6. Wie können wir in einem Zeitalter der Technologie diese Werte gemeinsam schützen und fördern? In erster Linie durch den Dialog, der vor allem in einem offenen und freundschaftlichen Austausch besteht. Dieser Dialog, der sich insbesondere mit den ethischen Aspekten der neuen Entdeckungen befassen sollte, würde natürlich auch zu einer Zusammenarbeit in den oben angesprochenen Bereichen führen. Unser Dialog und unsere Zusammenarbeit müssen daher auf allen Ebenen durchgeführt werden:auf lokaler, regionaler, nationaler und globaler Ebene. Alle sind aufgerufen, hierzu beizutragen, ein jeder entsprechend seiner Verantwortung und seinen Fähigkeiten.

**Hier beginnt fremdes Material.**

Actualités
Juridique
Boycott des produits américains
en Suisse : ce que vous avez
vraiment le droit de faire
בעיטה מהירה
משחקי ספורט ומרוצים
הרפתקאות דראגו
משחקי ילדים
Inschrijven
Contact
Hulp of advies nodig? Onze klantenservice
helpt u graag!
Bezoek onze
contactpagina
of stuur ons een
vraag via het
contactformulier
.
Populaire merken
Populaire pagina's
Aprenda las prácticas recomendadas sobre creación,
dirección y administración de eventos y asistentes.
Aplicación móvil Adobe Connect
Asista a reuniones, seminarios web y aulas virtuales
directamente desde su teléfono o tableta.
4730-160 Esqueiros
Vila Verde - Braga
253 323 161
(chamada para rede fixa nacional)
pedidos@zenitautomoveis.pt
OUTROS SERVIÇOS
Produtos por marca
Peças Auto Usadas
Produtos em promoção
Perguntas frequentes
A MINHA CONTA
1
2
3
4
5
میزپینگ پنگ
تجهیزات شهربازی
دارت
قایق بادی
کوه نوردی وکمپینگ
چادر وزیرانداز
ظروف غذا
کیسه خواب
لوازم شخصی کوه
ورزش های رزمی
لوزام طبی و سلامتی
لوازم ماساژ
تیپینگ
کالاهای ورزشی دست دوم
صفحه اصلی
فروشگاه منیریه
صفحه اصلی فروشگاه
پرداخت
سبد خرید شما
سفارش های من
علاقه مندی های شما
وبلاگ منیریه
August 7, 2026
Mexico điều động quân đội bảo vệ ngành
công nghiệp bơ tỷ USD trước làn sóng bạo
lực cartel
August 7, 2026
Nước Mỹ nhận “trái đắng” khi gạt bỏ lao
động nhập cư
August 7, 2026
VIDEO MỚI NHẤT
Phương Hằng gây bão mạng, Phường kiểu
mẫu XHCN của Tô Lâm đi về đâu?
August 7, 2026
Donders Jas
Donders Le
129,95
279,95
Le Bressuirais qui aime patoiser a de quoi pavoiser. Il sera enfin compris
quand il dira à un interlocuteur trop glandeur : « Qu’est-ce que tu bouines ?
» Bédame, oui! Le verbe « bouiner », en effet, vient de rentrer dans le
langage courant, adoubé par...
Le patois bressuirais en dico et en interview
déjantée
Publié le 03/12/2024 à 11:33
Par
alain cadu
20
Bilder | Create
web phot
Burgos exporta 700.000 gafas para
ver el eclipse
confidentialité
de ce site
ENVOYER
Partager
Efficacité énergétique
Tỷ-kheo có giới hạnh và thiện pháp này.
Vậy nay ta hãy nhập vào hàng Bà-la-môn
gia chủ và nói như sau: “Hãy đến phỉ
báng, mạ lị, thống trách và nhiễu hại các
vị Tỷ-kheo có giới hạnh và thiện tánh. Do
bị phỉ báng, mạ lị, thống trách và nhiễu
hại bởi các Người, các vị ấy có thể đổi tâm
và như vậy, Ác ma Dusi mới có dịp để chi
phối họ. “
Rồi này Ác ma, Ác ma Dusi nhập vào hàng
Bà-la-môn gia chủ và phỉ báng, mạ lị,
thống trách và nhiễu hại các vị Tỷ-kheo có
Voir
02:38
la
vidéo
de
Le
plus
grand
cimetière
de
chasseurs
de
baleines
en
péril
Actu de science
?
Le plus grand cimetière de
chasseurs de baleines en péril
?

Das gemeinsame Handeln, zu dem wir aufgerufen sind, betrifft die gesamte Menschheit, die als große Familie angesehen wird und die in Gott ihren Ursprung und ihr Ziel hat. Daher sind die Bezugnahme auf Gott und die ständige Suche nach seinem Willen in unseren Bemühungen zur Förderung der menschlichen Werte von grundlegender Bedeutung. 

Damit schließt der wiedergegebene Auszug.